Another soup I took was a package of
dehydrated vegetables from a Polish company named Kucharek. It still had a
price tag of $2.09 from the Polka European Delicatessen in Scarborough.
I also took a can of chunky chilli.
At the bottom there were more of those
Nature’s Child squeezable containers of applesauce. After I said I liked those,
Bruce gave me four of them.
On top of the last shelf, in packaging
that made them look more like potato chips than breakfast food, were bags of
Cheerios Plus Honey Almond cereal. I took one of those.
The young woman who was replacing Sue
that day in distributing the refrigerated food offered me some flavoured zero
fat yogourt, but I knew automatically that it would have to be artificially
sweetened, so I turned it down. I also passed on a Blue Menu quinoa chicken
frozen dinner, as I already had one exactly like it in the freezer at home, and
not a lot of room to store any extras. I did though take a bag of homemade
fruit flavoured granola. There was no meat or substantial dairy this time
around. In the bread section I got a loaf of raisin bread and then three not
very crisp apples from the vegetable lady.
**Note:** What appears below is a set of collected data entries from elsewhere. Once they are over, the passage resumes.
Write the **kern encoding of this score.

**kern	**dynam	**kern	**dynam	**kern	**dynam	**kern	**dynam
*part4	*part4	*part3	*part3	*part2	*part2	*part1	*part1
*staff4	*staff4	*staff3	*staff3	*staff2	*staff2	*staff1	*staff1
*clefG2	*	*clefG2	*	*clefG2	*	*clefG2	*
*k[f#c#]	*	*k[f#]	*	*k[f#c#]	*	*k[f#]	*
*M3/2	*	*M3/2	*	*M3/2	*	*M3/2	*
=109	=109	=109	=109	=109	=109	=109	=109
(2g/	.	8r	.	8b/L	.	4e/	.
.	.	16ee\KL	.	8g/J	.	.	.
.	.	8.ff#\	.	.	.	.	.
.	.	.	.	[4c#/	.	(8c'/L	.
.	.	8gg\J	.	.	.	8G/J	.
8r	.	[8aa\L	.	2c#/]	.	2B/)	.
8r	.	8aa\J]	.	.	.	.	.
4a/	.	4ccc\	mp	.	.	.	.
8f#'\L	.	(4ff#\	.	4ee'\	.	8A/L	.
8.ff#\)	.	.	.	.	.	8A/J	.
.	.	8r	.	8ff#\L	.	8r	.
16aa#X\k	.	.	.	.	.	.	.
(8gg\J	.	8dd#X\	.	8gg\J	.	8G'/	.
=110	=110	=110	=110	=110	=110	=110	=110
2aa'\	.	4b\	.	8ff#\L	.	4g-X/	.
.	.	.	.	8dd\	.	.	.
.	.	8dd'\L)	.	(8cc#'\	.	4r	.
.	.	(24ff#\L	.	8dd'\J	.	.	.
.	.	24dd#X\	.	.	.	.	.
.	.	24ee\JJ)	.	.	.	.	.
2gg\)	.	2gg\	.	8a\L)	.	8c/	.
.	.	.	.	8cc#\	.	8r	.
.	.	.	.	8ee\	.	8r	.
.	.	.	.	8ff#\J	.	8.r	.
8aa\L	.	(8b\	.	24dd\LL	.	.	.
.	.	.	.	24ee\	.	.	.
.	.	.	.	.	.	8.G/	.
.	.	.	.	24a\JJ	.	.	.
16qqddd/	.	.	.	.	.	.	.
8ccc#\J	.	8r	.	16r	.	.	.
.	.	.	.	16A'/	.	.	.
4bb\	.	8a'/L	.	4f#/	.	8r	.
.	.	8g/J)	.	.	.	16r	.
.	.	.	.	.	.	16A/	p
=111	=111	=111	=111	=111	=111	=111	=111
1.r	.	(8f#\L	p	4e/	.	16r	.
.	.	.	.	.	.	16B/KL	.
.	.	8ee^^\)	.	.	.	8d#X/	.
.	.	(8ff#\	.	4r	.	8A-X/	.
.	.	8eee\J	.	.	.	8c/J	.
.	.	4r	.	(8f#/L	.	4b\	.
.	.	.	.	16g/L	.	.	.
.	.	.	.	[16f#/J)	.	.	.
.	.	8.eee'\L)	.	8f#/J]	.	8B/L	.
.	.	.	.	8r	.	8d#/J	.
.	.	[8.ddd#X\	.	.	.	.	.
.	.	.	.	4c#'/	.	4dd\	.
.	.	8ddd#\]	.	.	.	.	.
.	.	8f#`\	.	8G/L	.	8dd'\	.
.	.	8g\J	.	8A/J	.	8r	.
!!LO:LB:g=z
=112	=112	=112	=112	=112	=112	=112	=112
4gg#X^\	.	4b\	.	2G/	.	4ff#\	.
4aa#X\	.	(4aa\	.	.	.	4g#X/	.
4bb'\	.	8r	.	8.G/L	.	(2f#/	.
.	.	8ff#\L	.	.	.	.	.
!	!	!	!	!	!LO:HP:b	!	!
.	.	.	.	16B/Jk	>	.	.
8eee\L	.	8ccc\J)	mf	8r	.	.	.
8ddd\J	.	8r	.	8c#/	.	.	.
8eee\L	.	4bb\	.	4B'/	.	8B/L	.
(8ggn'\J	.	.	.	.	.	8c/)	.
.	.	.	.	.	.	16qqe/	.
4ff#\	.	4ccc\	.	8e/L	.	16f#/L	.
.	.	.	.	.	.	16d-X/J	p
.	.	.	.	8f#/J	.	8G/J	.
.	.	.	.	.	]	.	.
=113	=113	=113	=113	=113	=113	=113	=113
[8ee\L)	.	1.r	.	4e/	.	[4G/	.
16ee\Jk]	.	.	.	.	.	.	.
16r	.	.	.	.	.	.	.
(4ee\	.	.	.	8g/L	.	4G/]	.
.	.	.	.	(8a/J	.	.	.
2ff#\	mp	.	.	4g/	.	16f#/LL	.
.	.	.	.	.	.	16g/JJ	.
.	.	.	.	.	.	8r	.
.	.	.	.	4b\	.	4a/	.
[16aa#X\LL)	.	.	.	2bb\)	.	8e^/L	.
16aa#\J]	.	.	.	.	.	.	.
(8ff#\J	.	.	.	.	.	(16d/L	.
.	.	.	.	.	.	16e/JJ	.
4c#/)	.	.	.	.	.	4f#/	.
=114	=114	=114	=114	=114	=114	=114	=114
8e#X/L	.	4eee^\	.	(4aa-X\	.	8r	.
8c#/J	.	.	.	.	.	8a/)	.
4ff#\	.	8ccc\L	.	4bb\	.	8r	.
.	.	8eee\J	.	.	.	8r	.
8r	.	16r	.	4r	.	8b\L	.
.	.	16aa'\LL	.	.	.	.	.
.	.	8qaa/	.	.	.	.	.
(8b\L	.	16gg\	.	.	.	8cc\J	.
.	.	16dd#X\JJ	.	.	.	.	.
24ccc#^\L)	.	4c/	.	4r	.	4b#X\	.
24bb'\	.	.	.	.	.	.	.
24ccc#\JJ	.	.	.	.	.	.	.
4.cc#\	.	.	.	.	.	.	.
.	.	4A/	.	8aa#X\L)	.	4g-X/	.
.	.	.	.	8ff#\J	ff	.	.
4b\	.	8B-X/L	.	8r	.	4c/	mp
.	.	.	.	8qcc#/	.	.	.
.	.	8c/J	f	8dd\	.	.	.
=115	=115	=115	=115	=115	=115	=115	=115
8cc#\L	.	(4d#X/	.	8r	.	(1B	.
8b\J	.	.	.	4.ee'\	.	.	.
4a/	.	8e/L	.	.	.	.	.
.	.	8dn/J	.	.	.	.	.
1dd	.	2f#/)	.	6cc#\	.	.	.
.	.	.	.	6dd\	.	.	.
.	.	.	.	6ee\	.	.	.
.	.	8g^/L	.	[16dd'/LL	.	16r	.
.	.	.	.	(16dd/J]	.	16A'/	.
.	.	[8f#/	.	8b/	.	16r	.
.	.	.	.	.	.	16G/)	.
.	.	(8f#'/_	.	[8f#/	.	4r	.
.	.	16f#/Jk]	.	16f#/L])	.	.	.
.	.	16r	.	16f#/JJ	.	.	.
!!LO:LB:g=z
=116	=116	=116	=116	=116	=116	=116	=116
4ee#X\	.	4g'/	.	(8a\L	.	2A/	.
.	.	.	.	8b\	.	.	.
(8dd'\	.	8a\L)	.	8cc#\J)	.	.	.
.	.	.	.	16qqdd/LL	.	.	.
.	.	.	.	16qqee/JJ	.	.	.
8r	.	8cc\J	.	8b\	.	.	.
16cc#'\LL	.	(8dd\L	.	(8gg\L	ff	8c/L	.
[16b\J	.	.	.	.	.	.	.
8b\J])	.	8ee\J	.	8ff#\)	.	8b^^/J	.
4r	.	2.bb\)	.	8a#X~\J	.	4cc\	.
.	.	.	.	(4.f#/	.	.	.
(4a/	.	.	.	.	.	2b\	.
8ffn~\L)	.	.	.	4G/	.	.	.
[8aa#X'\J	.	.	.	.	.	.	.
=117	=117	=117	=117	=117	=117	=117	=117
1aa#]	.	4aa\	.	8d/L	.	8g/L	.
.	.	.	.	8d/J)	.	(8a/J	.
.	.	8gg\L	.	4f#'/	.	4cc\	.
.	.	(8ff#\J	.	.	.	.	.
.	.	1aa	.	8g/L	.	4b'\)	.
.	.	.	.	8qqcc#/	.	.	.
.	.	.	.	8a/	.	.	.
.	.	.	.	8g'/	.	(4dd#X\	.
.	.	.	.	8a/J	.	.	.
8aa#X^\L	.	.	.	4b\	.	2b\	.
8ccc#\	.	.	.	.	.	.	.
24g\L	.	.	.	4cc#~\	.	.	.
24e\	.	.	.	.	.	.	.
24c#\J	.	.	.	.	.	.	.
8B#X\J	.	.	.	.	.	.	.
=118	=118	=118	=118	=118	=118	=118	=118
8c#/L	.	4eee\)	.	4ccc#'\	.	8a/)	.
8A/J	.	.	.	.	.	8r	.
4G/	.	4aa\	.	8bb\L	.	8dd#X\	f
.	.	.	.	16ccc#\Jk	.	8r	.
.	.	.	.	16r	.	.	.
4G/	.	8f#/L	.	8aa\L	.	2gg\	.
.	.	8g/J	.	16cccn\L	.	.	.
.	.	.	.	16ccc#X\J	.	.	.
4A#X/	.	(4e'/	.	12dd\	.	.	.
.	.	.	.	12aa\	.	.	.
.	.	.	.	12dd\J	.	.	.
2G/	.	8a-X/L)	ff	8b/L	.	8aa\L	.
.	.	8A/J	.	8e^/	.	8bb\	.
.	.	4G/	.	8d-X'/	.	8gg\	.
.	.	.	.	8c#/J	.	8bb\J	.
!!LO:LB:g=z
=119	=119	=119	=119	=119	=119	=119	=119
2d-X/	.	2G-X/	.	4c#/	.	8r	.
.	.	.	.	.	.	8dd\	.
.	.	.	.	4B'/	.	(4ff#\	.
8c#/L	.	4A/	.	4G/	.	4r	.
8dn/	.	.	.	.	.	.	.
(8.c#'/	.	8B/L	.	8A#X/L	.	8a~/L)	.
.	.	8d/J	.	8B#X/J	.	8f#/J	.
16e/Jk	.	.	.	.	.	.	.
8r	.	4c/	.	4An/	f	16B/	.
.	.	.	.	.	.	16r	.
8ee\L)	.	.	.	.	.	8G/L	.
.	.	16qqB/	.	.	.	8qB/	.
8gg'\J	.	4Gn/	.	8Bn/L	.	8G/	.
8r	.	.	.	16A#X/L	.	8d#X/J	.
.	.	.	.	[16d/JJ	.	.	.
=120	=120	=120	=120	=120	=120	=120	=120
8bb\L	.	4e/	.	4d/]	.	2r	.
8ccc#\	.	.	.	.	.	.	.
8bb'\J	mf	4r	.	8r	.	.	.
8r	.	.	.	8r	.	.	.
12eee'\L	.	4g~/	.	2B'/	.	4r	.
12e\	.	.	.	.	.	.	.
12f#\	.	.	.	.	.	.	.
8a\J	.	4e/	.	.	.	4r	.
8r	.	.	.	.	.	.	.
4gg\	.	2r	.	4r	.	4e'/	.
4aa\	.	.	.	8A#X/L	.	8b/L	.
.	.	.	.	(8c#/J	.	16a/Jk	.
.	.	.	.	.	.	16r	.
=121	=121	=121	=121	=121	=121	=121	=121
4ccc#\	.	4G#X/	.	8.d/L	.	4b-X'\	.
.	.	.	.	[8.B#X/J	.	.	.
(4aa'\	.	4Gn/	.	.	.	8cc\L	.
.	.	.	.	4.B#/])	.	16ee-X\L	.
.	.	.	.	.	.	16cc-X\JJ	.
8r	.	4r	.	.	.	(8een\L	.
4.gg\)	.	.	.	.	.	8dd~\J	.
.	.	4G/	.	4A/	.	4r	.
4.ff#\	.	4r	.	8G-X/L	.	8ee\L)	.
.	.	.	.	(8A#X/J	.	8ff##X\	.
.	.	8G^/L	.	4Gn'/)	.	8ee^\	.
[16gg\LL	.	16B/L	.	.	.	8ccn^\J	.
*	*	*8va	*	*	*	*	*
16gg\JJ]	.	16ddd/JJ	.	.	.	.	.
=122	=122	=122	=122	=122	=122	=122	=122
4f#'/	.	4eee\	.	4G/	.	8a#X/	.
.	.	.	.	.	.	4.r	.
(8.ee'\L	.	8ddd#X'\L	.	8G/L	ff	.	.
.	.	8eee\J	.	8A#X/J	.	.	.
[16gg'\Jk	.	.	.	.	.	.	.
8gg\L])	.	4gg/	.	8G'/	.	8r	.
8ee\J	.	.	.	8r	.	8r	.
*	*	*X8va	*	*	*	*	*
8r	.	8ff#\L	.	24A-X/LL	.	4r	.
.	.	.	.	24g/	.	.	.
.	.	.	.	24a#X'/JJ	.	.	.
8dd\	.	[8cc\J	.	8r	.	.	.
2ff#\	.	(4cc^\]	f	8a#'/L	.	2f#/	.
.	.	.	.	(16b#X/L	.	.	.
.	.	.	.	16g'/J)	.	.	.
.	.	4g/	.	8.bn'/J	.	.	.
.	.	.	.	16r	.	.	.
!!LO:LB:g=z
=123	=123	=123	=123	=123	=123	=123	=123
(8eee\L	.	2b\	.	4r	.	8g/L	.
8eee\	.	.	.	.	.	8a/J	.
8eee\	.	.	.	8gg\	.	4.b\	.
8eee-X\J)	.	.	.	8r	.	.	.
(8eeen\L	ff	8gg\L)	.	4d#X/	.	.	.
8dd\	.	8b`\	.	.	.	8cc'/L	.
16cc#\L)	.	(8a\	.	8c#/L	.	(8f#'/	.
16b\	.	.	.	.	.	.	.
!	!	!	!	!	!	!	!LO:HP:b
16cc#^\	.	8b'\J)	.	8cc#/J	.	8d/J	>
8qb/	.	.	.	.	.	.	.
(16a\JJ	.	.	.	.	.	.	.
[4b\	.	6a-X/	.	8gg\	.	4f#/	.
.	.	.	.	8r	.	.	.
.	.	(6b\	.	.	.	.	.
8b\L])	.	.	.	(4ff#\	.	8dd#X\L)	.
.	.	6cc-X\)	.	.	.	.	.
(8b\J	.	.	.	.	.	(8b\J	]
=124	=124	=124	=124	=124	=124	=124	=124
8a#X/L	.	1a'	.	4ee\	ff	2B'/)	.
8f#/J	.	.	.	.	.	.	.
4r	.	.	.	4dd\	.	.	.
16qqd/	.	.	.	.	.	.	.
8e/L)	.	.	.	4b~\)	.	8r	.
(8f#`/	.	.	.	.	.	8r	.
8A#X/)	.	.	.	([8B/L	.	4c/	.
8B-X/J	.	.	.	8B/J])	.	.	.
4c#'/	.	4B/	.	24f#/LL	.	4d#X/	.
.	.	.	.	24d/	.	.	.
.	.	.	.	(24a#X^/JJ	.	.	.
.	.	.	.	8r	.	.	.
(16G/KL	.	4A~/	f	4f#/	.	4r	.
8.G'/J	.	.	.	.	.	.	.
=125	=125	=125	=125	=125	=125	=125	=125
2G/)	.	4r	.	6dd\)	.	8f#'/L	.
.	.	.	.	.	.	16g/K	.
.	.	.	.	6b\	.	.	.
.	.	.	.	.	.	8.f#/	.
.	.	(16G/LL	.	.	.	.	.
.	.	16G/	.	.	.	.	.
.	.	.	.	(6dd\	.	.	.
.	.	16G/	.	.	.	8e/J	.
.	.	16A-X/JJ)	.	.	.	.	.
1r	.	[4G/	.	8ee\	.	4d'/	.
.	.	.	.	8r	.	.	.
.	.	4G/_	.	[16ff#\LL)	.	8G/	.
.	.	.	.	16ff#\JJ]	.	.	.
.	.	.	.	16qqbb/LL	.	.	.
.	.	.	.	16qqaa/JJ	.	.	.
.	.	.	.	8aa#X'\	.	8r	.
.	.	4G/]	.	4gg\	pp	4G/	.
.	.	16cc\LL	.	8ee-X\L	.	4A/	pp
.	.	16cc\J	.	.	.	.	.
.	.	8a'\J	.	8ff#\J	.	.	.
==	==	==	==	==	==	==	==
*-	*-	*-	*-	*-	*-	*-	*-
Backtracking a few minutes, Bruce had asked me
if I wanted microwave oatmeal, but I told him I didn’t have a microwave
anymore. I had gotten one when my daughter had been old enough to be left on
her own but still too young to use the stove. Coincidentally mine broke down
shortly after Astrid moved out but I didn’t feel any particular need to replace
it. Bruce said he’d gotten a microwave to heat things up too, but he doesn’t
think they are safe. I don’t think there’s any evidence that microwaves are
unsafe if they haven’t been damaged, but there was no time to argue that point.
He added that he prefers to cook the old fashioned way. The young woman in the
cold section across the aisle, having only heard part of the conversation,
asked Bruce, “Did you just say that microwaves are old fashioned?”